Je n'ai ni le projet de les décrire en particulier, ni la prétention de faire passer dans l'ame de mes lecteurs, l'impression que les beautés de l'art faisaient sur la mienne. C'est un bien pour un voyageur d'avoir acquis un fonds d'émotions douces et vives, dont le souvenir se renouvelle pendant toute sa vie ; mais il ne saurait les partager avec ceux qui, ne les ayant pas éprouvées, s'intéressent toujours plus au récit de ses peines qu'à celui de ses plaisirs. J'imiterai ces interprètes qui montrent les singularités d'Olympie et de Delphes : je conduirai mon lecteur dans les différents quartiers d'Athènes : nous nous placerons aux dernières années de mon séjour dans la Grèce , et nous commencerons par aborder au Pirée.

 

Ce port qui en contient trois autres plus petits, est à l'ouest de ceux de Munychie et de Phalère, presque abandonnés aujourd'hui. On y rassemble quelquefois jusqu'à trois cents galères ; il pourrait en contenir quatre cents.

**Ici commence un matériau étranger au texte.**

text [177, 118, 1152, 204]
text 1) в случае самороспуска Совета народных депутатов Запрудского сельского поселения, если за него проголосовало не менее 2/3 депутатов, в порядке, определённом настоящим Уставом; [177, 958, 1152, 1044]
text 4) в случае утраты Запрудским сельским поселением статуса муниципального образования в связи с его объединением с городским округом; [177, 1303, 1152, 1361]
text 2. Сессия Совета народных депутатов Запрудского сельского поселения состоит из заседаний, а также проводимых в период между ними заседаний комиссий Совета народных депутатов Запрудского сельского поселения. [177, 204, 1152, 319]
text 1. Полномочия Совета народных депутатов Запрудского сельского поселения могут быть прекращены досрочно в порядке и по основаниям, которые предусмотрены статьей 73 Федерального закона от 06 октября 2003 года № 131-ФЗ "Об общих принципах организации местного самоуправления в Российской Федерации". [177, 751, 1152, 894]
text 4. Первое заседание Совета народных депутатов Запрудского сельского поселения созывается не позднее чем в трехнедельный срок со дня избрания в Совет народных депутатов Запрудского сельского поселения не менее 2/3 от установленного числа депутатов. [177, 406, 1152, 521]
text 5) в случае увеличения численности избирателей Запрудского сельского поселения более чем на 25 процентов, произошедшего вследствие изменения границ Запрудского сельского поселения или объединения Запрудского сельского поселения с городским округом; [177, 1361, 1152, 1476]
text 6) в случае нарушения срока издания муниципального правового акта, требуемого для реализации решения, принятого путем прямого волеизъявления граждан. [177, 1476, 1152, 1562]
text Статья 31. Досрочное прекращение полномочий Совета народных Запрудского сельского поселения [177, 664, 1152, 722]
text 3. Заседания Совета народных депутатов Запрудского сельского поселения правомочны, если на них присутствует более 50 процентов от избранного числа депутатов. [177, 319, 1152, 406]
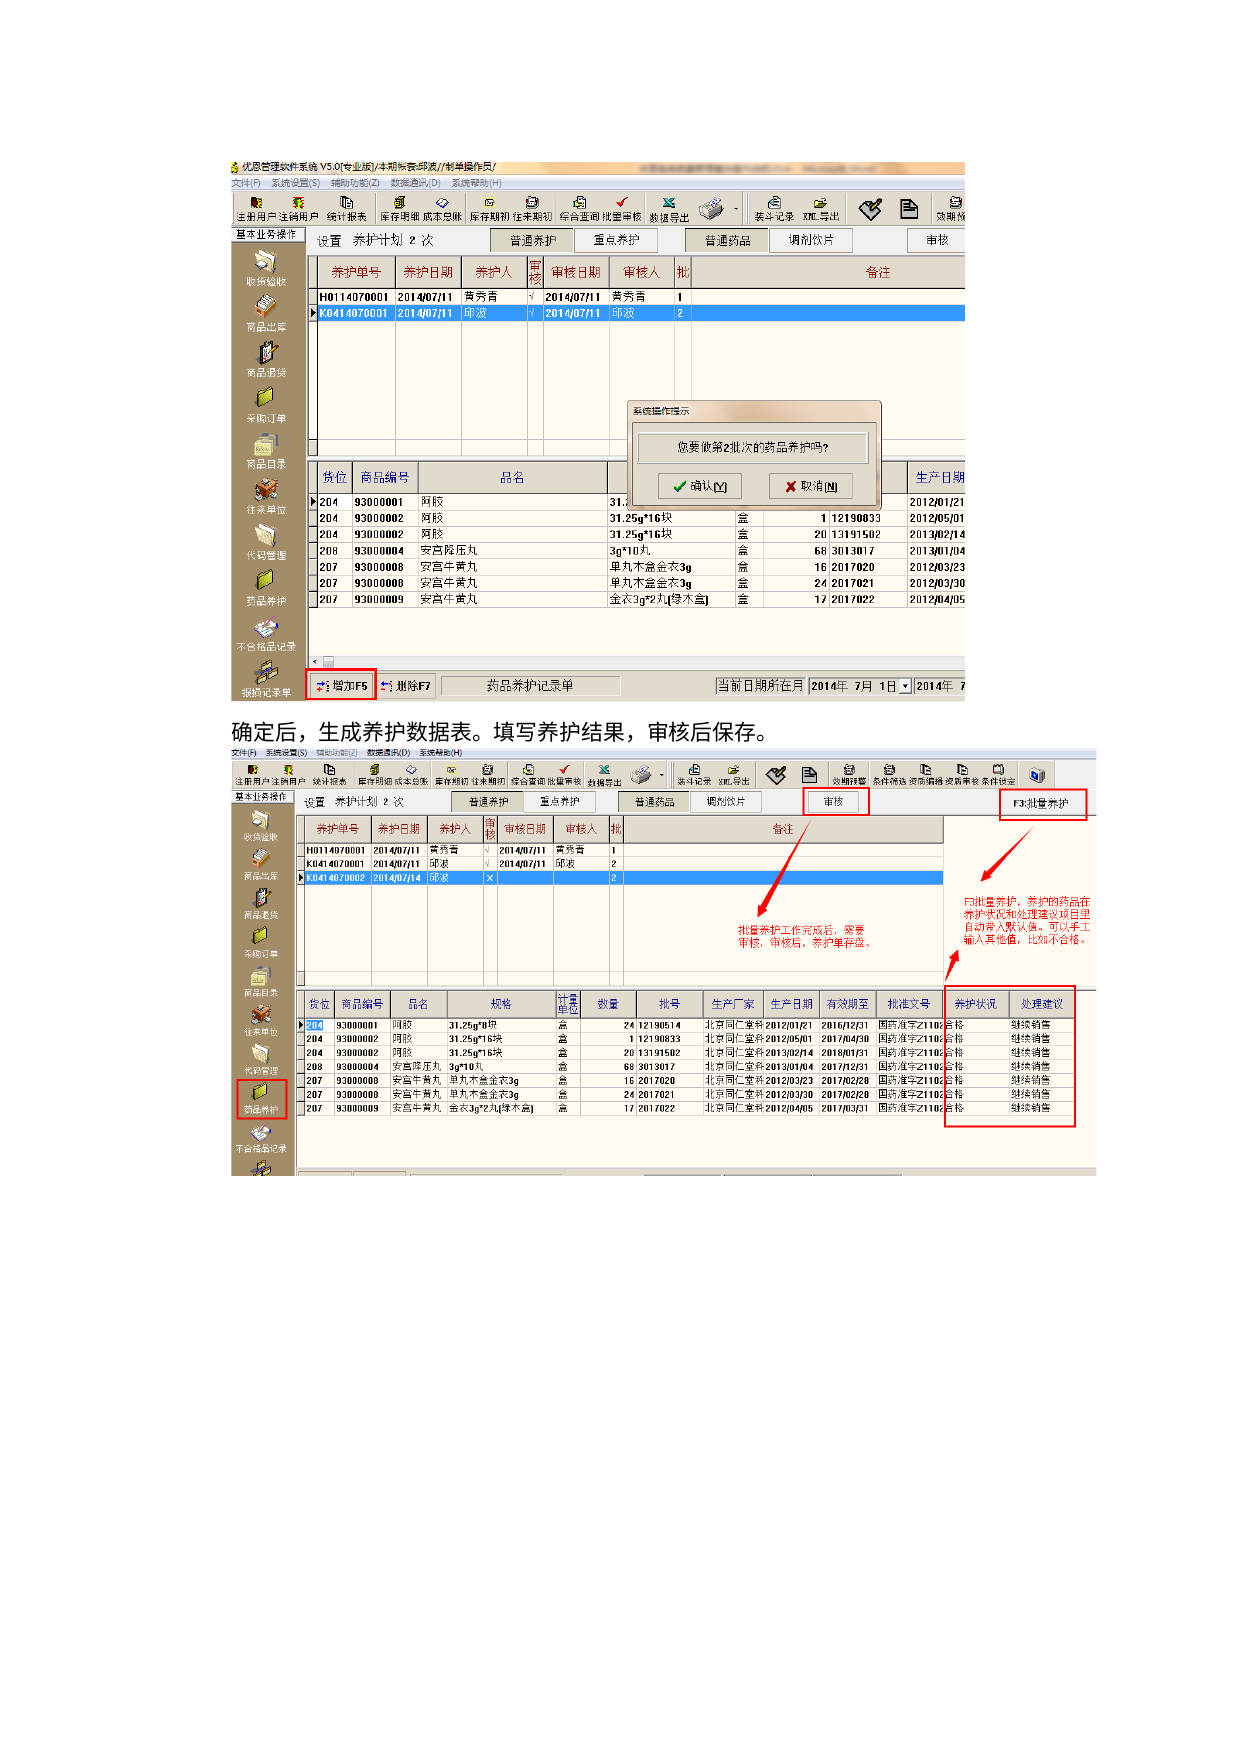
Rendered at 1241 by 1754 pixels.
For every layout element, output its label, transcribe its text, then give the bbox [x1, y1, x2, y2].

Thémistocle en fit, pour ainsi dire, la découverte, quand il voulut donner une marine aux Athéniens. On y vit bientôt des marchés, des magasins, et un arsenal capable de fournir à l'armement d'un grand nombre de vaisseaux.

 

Avant que de mettre pied à terre, jetez les yeux sur le promontoire voisin. Une pierre quarrée, sans ornements , et posée sur une simple base, est le tombeau de Thémistocle. Son corps fut apporté du lieu de son exil.